Q. 1. What is the oxidation state of N in NO?

  1. +1
  2. +2
  3. -1
  4. -2

Answer: Let the oxidation state of N in NO be x.

So, x+(-2)= 0

∴ x= +2

Thus, the oxidation state of N in NO is +2.

So, option B) is the correct answer.

Q. 2. How can nitric oxide be assayed quantitatively?

Answer: A chemiluminescent process involving ozone can be used to measure the quantity of nitric oxide. Nitric oxide-containing samples are blended with a lot of ozone. Nitric oxide and ozone react to form oxygen and nitrogen dioxide, along with the emission of light known as chemiluminescence.

NO + O3→ NO2 + O2 + hν

This can be measured using a photodetector. The amount of light obtained is directly proportional to the amount of nitric acid in the sample.

Q. 3. Nitric oxide is responsible for the breakdown of the ozone layer. Elaborate using a reaction.

Answer: NO contributes to the thinning of the ozone layer as it reacts with ozone in the higher stratospheric zone in the presence of sunlight and breaks down ozone. O2 and nitrogen dioxide are produced when nitric oxide and stratospheric ozone interact:

NO + O3 → NO2 + O2

Q. 4. Is NO molecule paramagnetic or diamagnetic?

Answer: The electronic configuration of the molecular orbital of NO which contains 15 electrons, can be represented as(σ1s2) (σ*1s2) (σ2s2) (σ*2s2) (π2px2) (π2py2)  (σ2pz2) ( π*2px1).

So, as it is evident, there is one unpaired electron in NO. Hence, it is paramagnetic in nature.

Frequently Asked Questions – FAQ

1. How is nitric oxide formed inside our body?
The enzyme nitric oxide synthase helps the body produce nitric oxide from the amino acid L-arginine. Although all other types of cells can also manufacture the chemical, the endothelium, the inner layer of blood vessels, is the primary source of synthesis.

2. What is NO signalling?
Nitric oxide is a signalling chemical that can pass across cellular membranes in both an autocrine and paracrine manner. The same cells that create the chemicals signal to one another through an autocrine process. They influence neighbouring cells during paracrine signalling.
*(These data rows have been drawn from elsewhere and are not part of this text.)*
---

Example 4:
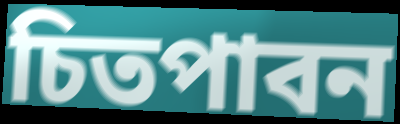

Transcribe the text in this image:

চিতপাবন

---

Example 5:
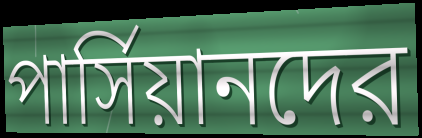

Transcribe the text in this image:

পার্সিয়ানদের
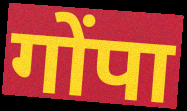
गोंपा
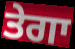
ਤੇਗਾ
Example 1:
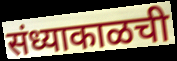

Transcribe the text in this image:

संध्याकाळची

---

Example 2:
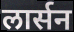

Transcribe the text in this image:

लार्सन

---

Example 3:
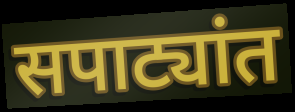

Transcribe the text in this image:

सपाट्यांत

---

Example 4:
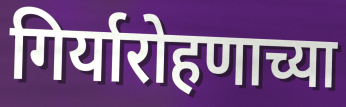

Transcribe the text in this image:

गिर्यारोहणाच्या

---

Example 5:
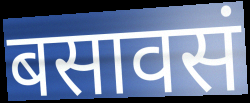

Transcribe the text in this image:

बसावसं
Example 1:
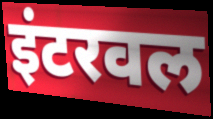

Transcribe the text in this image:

इंटरवल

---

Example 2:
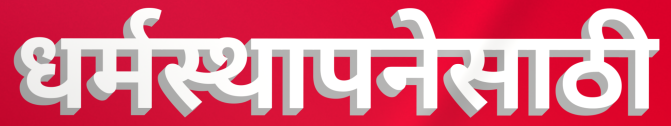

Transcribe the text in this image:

धर्मस्थापनेसाठी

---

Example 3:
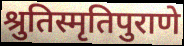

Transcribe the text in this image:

श्रुतिस्मृतिपुराणे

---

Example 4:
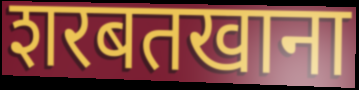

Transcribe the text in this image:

शरबतखाना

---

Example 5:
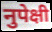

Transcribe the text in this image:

नुपेक्षी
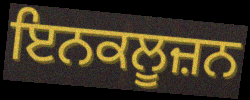
ਇਨਕਲੂਜ਼ਨ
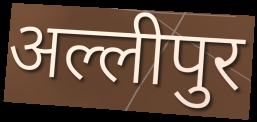
अल्लीपुर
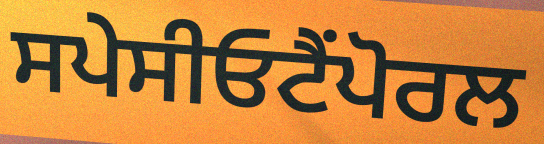
ਸਪੇਸੀਓਟੈਂਪੋਰਲ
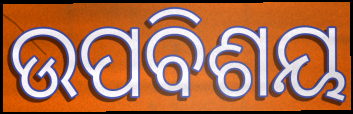
ଉପବିଶୟ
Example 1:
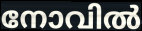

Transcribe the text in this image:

നോവിൽ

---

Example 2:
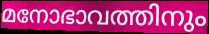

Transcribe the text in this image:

മനോഭാവത്തിനും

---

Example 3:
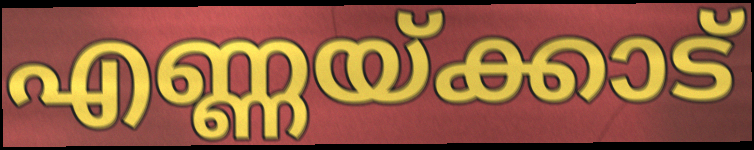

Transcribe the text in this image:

എണ്ണയ്ക്കാട്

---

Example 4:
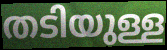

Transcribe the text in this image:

തടിയുള്ള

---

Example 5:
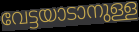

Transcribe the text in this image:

വേട്ടയാടാനുള്ള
It acts for only a brief period of time (a few seconds), and its primary physiological role is to help maintain the vasculature's homeostasis. Nitric oxide prevents leukocyte-endothelial adhesion, platelet aggregation, smooth muscle contraction, and growth. Nitric oxide, which is produced by phagocytes and works as a free radical to kill bacteria, is also involved in immune protection.

It has been demonstrated that several illness conditions result in changes in nitric oxide levels and signalling. Nitric oxide levels are often lower overall in diabetics, and nitric oxide signalling pathways are compromised in atherosclerotic blood arteries.
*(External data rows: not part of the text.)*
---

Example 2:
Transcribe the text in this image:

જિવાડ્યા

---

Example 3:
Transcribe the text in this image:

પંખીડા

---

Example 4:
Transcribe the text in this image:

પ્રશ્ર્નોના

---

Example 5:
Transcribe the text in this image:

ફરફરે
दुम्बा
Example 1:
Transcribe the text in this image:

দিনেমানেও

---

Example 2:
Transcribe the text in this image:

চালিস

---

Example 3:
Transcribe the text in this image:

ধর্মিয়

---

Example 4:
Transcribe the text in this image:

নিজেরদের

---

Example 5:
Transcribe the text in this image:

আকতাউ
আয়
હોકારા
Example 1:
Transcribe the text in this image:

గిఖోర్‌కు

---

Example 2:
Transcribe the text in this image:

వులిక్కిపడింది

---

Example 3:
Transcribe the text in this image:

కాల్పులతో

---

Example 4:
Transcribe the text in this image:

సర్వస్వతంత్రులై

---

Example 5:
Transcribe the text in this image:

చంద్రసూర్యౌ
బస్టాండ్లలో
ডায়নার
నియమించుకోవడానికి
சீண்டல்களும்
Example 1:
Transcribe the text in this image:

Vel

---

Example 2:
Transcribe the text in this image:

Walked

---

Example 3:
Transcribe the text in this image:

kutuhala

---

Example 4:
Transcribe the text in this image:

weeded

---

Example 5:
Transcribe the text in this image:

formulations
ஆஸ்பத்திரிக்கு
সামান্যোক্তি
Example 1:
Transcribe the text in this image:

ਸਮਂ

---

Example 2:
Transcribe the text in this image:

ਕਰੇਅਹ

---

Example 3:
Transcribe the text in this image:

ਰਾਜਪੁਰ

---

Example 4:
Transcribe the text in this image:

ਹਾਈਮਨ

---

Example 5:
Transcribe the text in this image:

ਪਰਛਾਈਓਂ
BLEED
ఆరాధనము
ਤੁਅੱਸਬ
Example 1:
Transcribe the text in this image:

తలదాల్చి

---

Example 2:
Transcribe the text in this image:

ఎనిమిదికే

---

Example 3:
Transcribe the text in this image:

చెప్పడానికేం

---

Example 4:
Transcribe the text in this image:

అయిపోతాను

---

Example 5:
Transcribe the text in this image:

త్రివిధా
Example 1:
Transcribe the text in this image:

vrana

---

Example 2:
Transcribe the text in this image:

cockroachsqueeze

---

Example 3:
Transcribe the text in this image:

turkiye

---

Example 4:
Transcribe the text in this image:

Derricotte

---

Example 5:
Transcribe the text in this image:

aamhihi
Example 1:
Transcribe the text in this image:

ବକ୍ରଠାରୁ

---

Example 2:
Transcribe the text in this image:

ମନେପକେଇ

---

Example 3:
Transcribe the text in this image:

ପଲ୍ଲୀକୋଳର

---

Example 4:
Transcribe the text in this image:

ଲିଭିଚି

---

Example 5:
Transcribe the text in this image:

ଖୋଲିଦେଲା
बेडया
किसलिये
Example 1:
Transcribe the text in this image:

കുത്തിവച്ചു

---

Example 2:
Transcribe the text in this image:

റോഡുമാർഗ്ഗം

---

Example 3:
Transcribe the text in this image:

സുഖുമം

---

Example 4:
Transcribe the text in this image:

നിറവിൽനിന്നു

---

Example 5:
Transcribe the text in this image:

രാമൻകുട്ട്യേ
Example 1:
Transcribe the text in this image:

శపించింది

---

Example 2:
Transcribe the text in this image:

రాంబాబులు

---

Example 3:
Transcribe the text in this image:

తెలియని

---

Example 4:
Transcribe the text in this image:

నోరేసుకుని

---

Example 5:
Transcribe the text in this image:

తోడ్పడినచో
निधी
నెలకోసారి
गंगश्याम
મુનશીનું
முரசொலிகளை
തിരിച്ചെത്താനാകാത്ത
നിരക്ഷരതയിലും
3. Which foods are most rich in nitric oxide?
One of the best nutritional sources of nitrates, which your body transforms into nitric oxide, is beetroot. Apart from this, there are red spinach, celery, green leafy vegetables, garlic, lettuce, cress, cabbage, and pomegranate. As you age, including each of these in your meals will help you feel more balanced and energised since they can all support maintaining appropriate levels of nitric oxide. Exercising on a daily basis is a fantastic strategy to increase nitric oxide in your body. Increasing blood flow maintains the health of the endothelial cells, which create nitric oxide

4. What are the environmental impacts of NO emissions?
When oxygen and nitrogen interact at high temperatures in the atmosphere, NO and NO2 are both produced. Both the emissions from electrical power generation plants and the exhaust fumes from vehicles and trucks are significant sources of nitrogen oxides. The major environmental impacts of nitric oxide are visualised in the forms of acid rain and ozone layer depletion.

Nitrogen dioxide (NO2) is created when nitric oxide combines with the hydroperoxy radical (HO2•), and it can then react with a hydroxyl radical (HO•) to create nitric acid (HNO3). This leads to acid rain.